• [Problem statement]
Collect all lines from the listing that include the string "Policy".
Supplied material Start Marker
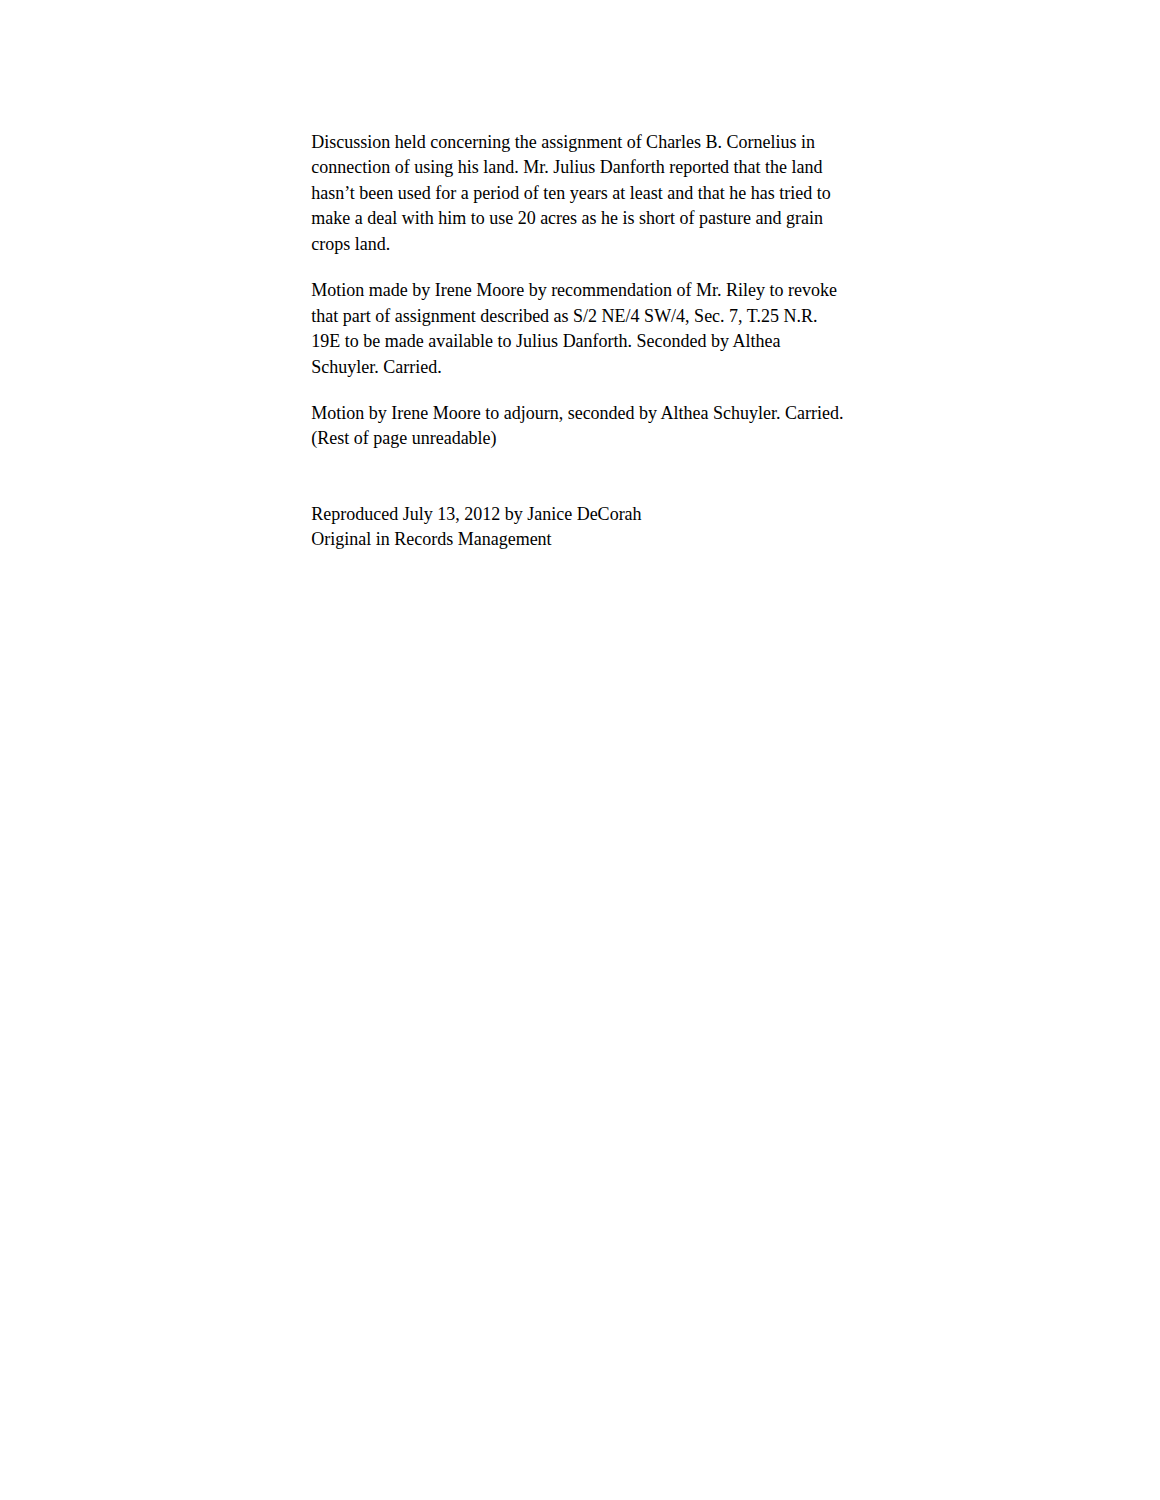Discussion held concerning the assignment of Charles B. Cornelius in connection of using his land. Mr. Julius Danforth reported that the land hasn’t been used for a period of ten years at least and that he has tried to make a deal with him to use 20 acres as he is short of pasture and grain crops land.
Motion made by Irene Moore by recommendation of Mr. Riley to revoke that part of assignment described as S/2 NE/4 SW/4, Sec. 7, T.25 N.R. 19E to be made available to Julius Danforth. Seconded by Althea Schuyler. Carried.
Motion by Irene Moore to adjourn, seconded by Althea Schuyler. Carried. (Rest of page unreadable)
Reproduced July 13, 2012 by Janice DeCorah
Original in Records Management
Supplied material End Marker
Supplied material Start Marker
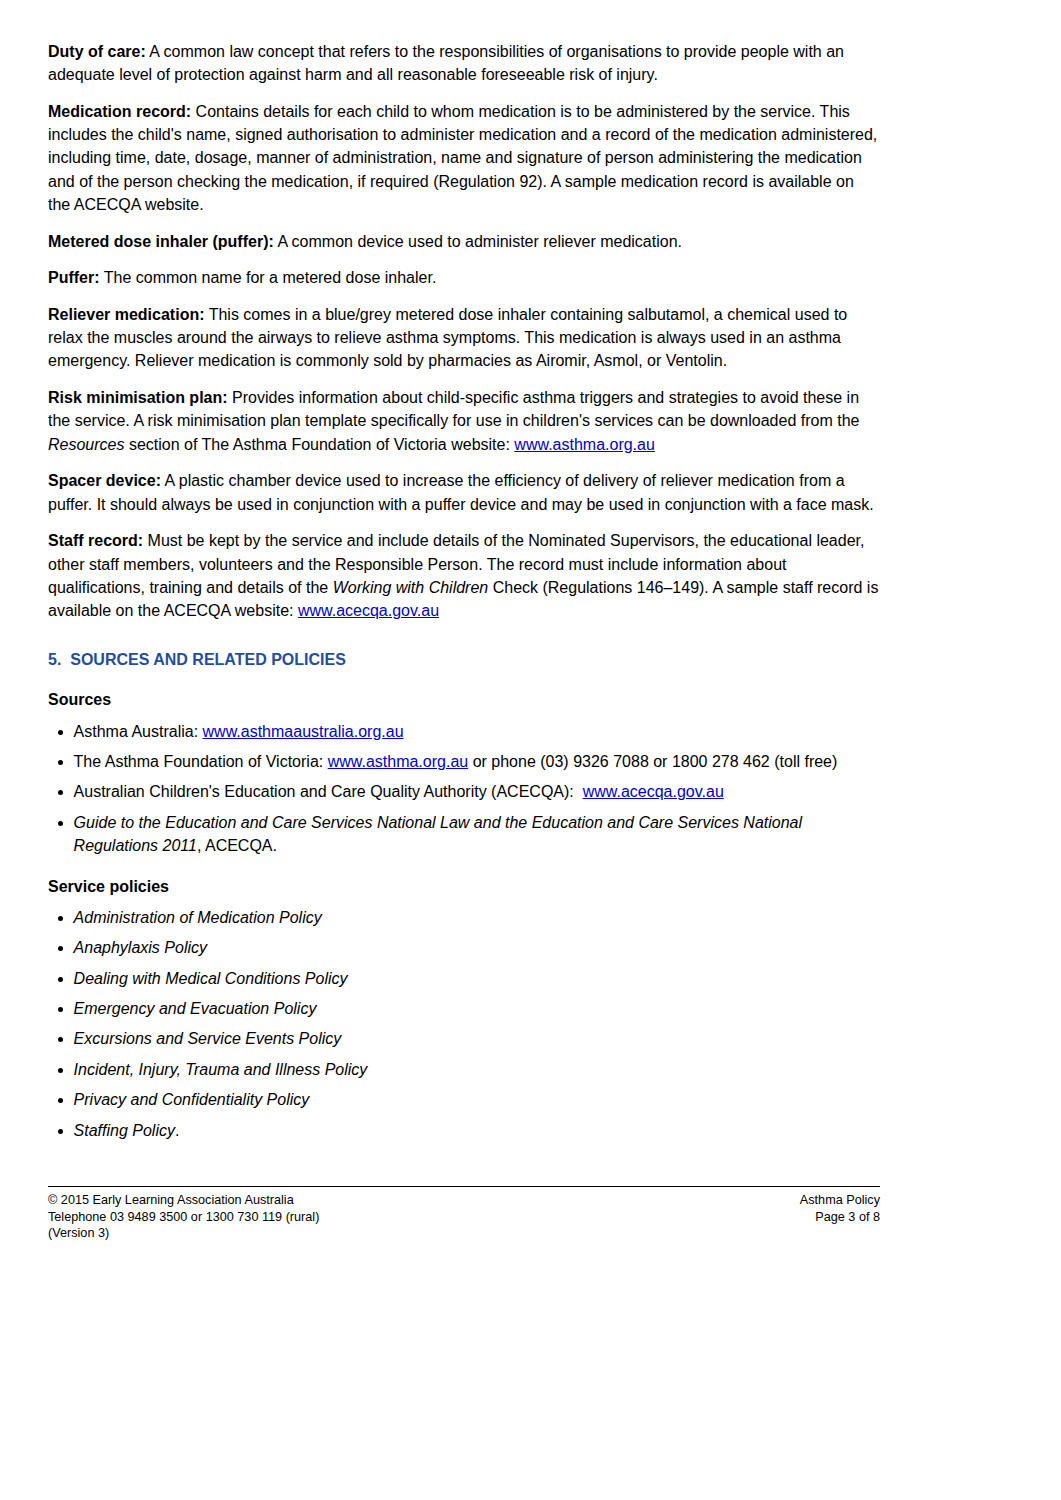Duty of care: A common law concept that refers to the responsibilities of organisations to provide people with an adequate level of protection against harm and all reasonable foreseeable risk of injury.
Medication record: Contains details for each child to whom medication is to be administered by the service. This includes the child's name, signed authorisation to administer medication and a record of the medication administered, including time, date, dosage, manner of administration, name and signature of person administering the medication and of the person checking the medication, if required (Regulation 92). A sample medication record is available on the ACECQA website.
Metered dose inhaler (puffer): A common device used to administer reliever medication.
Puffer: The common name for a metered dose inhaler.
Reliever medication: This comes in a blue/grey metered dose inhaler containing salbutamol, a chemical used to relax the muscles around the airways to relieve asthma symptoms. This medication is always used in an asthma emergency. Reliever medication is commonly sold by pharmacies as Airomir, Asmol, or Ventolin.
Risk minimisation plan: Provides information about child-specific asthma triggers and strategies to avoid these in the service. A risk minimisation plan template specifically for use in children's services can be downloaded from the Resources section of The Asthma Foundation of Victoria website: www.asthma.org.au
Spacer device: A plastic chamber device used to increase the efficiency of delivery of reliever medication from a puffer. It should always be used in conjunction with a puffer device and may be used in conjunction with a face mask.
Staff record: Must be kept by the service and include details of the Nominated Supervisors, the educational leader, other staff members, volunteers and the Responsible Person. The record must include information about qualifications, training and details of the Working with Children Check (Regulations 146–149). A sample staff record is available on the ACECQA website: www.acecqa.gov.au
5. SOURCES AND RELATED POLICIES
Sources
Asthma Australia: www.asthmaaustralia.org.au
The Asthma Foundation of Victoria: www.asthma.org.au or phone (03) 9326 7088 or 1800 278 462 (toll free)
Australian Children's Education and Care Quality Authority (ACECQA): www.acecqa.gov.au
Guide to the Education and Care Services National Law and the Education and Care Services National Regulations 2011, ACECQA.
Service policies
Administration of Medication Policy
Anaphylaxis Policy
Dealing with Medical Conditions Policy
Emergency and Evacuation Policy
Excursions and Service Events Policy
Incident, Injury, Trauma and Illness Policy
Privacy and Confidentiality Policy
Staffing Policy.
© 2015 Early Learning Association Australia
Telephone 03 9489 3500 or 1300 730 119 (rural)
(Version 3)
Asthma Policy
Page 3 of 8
Supplied material End Marker
• [Exercise solution]
Administration of Medication Policy
Anaphylaxis Policy
Dealing with Medical Conditions Policy
Emergency and Evacuation Policy
Excursions and Service Events Policy
Incident, Injury, Trauma and Illness Policy
Privacy and Confidentiality Policy
Staffing Policy.
Asthma Policy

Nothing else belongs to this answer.